Lay out the lines of every item below as a single numbered list, omitting blank lines and leaving the pictures out.

━━━━━━━━━━━━━━━━

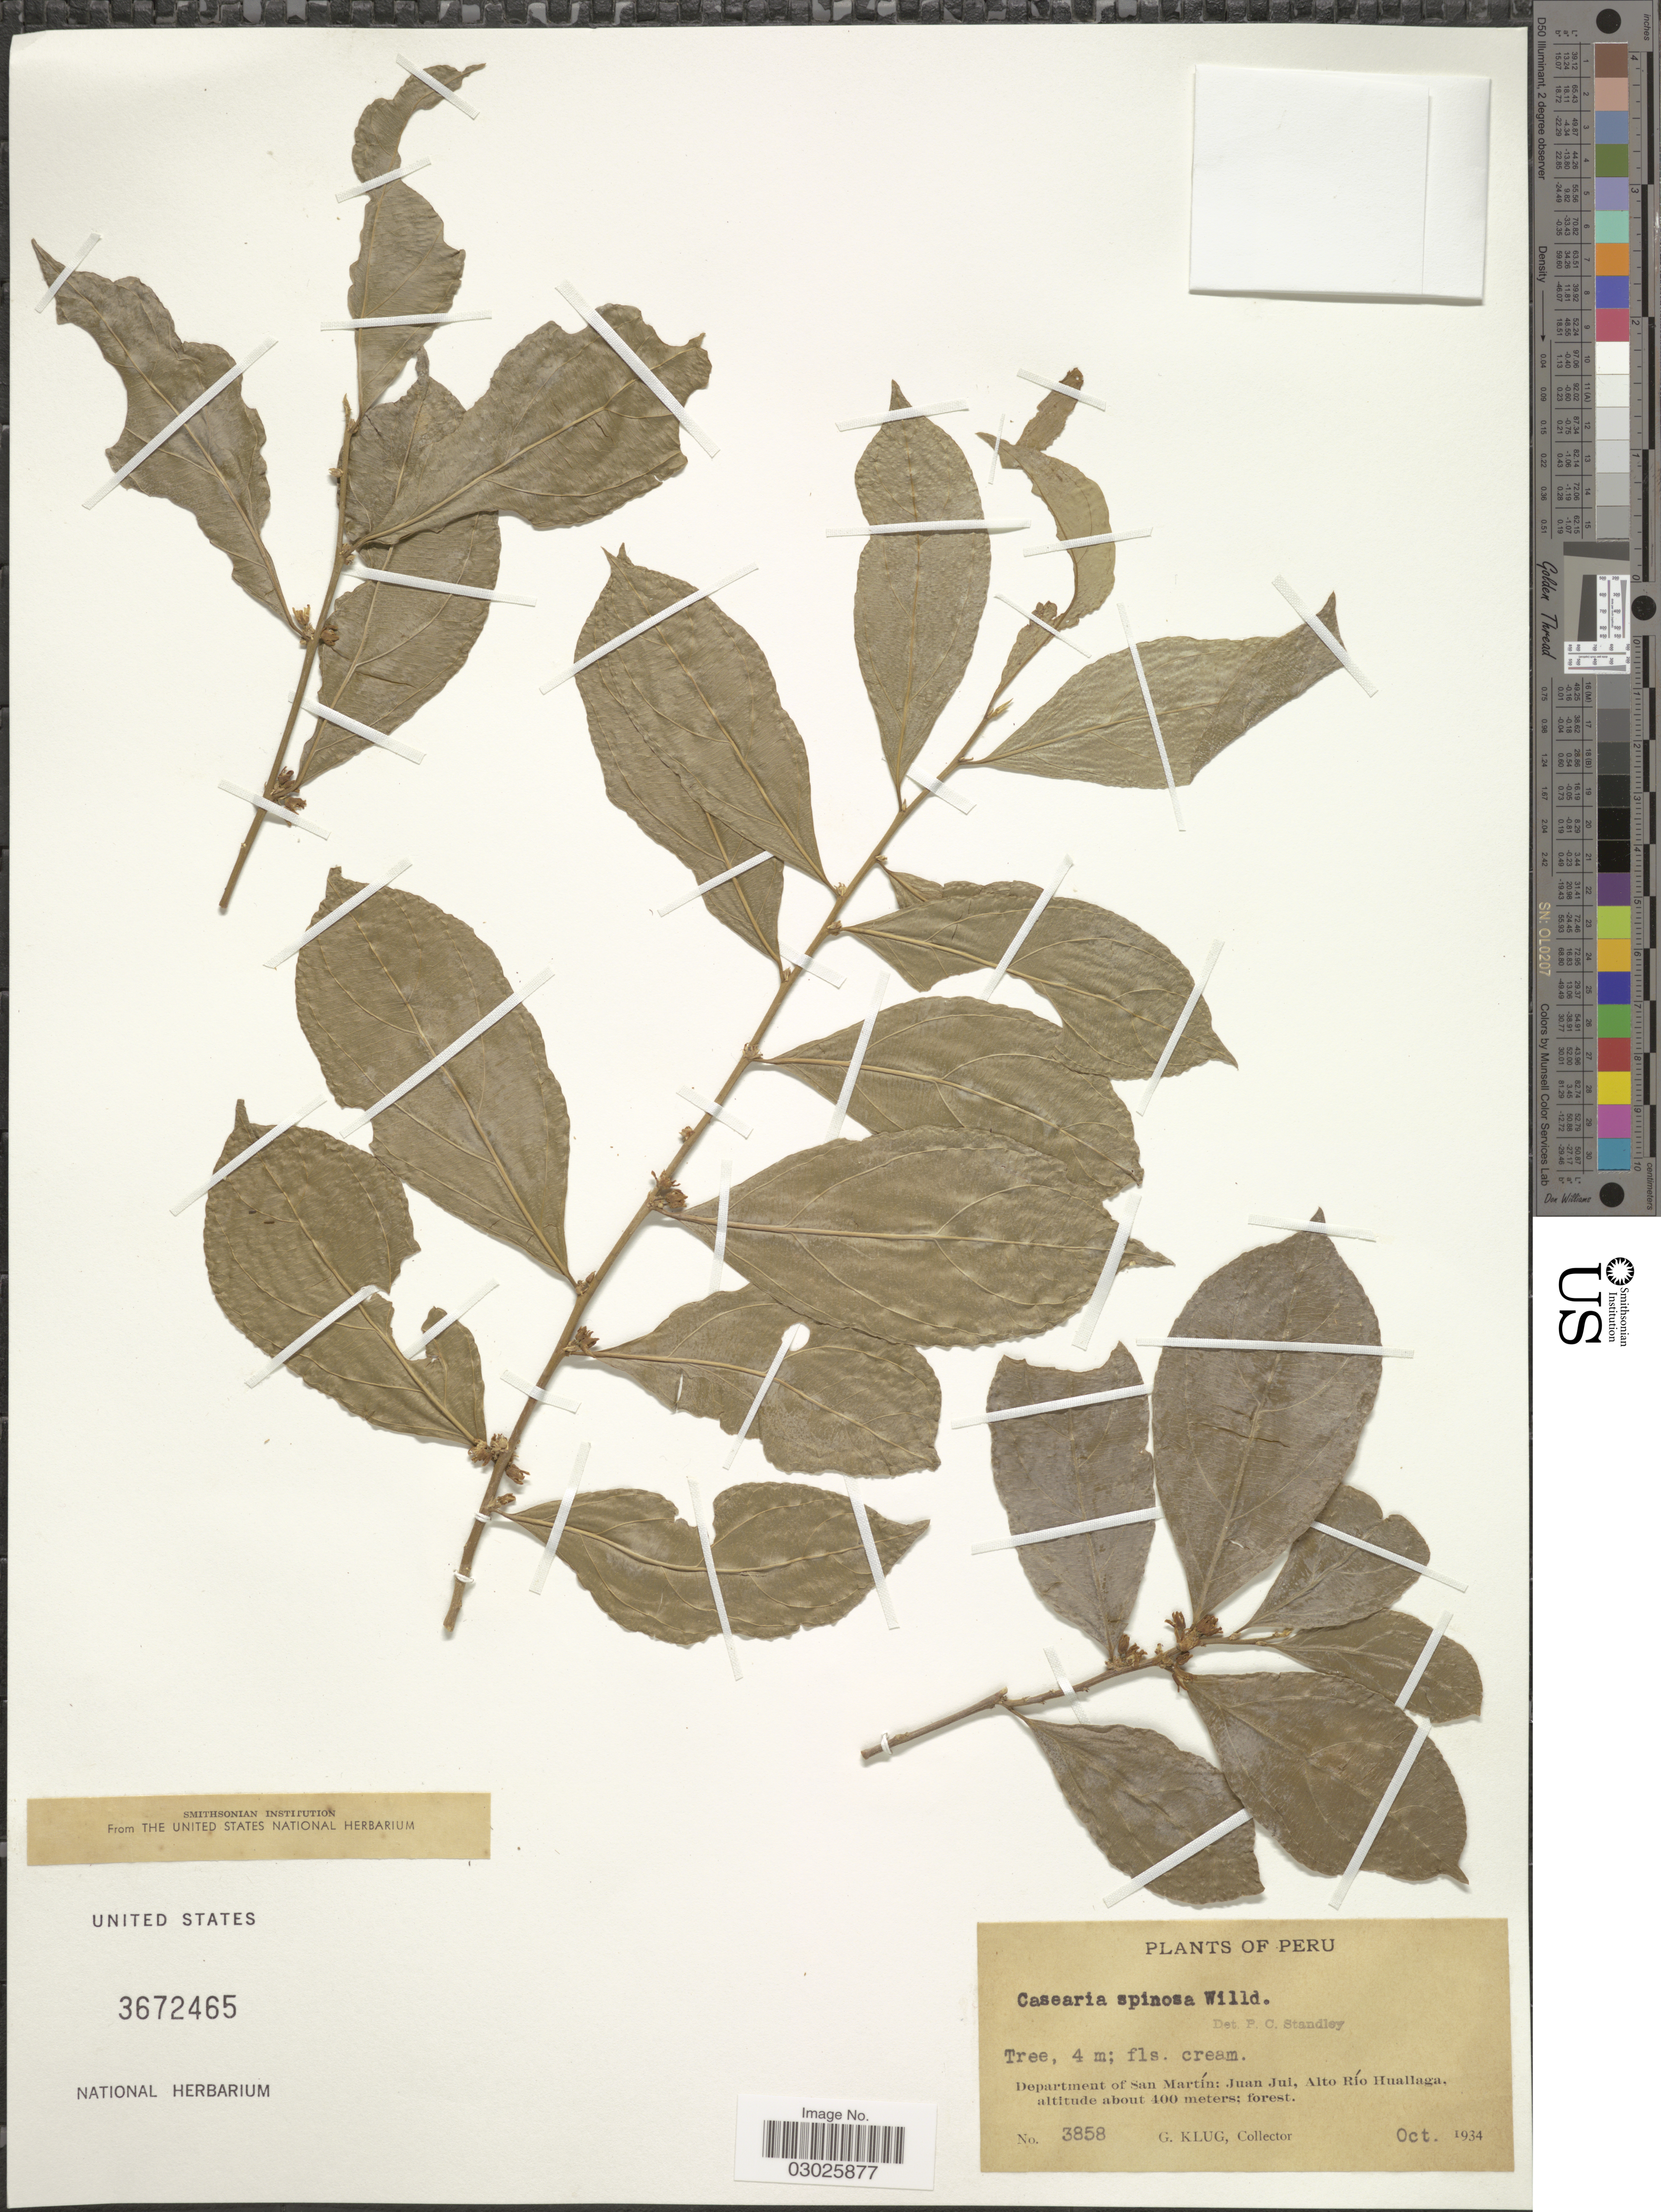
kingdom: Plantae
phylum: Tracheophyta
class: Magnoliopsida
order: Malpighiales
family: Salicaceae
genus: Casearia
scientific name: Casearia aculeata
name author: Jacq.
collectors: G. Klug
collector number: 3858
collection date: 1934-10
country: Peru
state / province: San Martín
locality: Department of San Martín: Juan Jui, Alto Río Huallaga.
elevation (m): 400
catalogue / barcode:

━━━━━━━━━━━━━━━━

● Solution:
1. kingdom: Plantae
2. phylum: Tracheophyta
3. class: Magnoliopsida
4. order: Malpighiales
5. family: Salicaceae
6. genus: Casearia
7. scientific name: Casearia aculeata
8. name author: Jacq.
9. collectors: G. Klug
10. collector number: 3858
11. collection date: 1934-10
12. country: Peru
13. state / province: San Martín
14. locality: Department of San Martín: Juan Jui, Alto Río Huallaga.
15. elevation (m): 400
16. catalogue / barcode:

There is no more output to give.